Especialmente as bancadas da chamada direita se apequenam diante daquelas que um dia até sustentaram o regime militar, apoiado por figuras da densidade de Aliomar Baleeiro, Célio Borja, Djalma Marinho, Teotônio Vilela. Alguns tão lúcidos eram que até mudaram de posição, deslocando-se ao espectro mais progressista.

Há pouco tivemos como presidente da Comissão de Relações Exteriores e de Defesa Nacional da Câmara, função já exercida por homens da estatura de Franco Montoro, um escriba policial cuja grande experiência internacional e diplomática era, segundo ele mesmo declarou, ter fritado muito hambúrguer nos Estados Unidos. Será que dignitários desse jaez supõem que "multilateralismo" possa ser um time de futebol a jogar com três laterais? [risos]

ConJur — Ainda na seara política. Como o senhor enxerga o lobby de entidades de classe de carreiras ligadas ao Judiciário e ao MP no Congresso?
Batochio — O lobby é legítimo na democracia, desde que se circunscreva ao papel de esclarecer, fornecer subsídios, inteirar as instâncias decisórias das nuanças de um assunto que se encontra em pauta. O que não pode, no entanto, é transmutar-se em influência coativa, exercida à sorrelfa, no lugar dos vestíbulos que originaram a palavra, por autoridades que também exercem funções no aparelho de Estado.

Certas entidades de classe agem como partidos políticos, atuando não pelos reais interesses da coletividade, mas apenas buscam vantagens e benefícios, quando não privilégios, para a guilda. Vez ou outra, os tribunais superiores barram essa ofensiva corporativa, como acaba de fazer o Supremo ao negar provimento a uma demanda de associação de procuradores que pleiteava o direito de advogar.

ConJur — Como ex-presidente do Conselho Federal da OAB, como enxerga a aprovação das cotas raciais e da paridade de gênero no processo eleitoral da entidade?

- Excertos dos itens -
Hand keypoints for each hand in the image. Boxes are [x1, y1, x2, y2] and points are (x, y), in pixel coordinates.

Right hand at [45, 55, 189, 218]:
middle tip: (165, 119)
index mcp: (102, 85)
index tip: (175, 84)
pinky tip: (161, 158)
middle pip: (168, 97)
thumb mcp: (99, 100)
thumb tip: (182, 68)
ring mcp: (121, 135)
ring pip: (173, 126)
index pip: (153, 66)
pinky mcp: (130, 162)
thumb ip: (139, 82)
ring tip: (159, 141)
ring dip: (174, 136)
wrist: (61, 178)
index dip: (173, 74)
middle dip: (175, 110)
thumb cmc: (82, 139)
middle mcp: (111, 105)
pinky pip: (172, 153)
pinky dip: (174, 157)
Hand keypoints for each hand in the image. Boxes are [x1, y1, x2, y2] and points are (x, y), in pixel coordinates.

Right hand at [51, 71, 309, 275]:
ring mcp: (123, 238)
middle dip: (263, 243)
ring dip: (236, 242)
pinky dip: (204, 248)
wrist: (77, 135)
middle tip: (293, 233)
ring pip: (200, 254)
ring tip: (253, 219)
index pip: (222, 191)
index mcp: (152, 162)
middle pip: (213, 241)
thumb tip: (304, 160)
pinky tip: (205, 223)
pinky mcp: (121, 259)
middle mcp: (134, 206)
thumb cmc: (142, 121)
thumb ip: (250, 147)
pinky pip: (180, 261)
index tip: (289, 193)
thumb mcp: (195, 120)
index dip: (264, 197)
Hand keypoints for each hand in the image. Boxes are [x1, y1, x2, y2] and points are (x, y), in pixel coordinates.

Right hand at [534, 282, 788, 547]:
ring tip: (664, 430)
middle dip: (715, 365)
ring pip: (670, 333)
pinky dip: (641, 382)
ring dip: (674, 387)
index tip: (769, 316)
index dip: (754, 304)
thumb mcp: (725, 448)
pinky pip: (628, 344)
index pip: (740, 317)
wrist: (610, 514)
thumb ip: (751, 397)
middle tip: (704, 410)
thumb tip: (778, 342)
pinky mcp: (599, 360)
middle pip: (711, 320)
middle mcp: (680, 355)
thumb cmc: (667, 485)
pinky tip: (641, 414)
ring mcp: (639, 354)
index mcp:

- Tarefas do exercício -
(a) Transcreva o trecho do texto apresentado que começa em "Há pouco tivemos" e termina em "MP no Congresso?".
(b) Segundo o texto apresentado, que pedido de uma associação de procuradores o Supremo acaba de negar?
(c) Prossiga com o texto apresentado a partir de sua última frase.

- Resultados esperados -
(a)
Há pouco tivemos como presidente da Comissão de Relações Exteriores e de Defesa Nacional da Câmara, função já exercida por homens da estatura de Franco Montoro, um escriba policial cuja grande experiência internacional e diplomática era, segundo ele mesmo declarou, ter fritado muito hambúrguer nos Estados Unidos. Será que dignitários desse jaez supõem que "multilateralismo" possa ser um time de futebol a jogar com três laterais? [risos]

ConJur — Ainda na seara política. Como o senhor enxerga o lobby de entidades de classe de carreiras ligadas ao Judiciário e ao MP no Congresso?

(b) O pedido em que a associação pleiteava o direito de advogar.

(c)
Batochio — Quando esse tema ainda não se achava formalmente normatizado, a Seção de São Paulo da OAB inaugurou, pioneira e espontaneamente, a adoção das cotas, assegurando às advogadas 30% dos cargos nas chapas que concorriam ao Conselho e à diretoria. Ao regulamentar recentemente a paridade, o Conselho Federal da OAB ampliou a participação para 50% e, em acréscimo, reservou uma parcela mínima de 30% dos quadros diretivos para negros. A paridade de gêneros consubstancia uma exigência democrática e se mostra até mesmo uma imposição estatística: hoje as mulheres são maioria na Advocacia, mas não só vivem a sub-representação como se acham alijadas dos cargos de comando. Injustificável. Quanto aos negros e pardos, elementos definidores da nossa etnia, bastaria lembrar, para nunca se esquecer, que o Brasil se localiza na América, mas tem a matriz de sua alma na África.

ConJur — O senhor é favorável a eleições diretas para a OAB Nacional? E eleições online?
Batochio — A eleição direta do Conselho Federal da OAB tornou-se reivindicação da ampla maioria dos advogados, segundo pesquisa do Ibope de 2018. O pleito indireto, no qual apenas 81 conselheiros federais eleitos nos estados e Distrito Federal votam em nome de aproximadamente 1,2 milhão inscritos nos quadros da entidade, foi legítimo como mecanismo de preservação do equilíbrio no modelo federativo, mas já cumpriu uma etapa histórica a ser superada. Processo decisório mais alinhado à atualidade, quando viceja no mundo uma desconfiança da democracia representativa, o modelo um advogado, um voto, parece irreversível, a depender apenas de um projeto de lei em discussão no Congresso.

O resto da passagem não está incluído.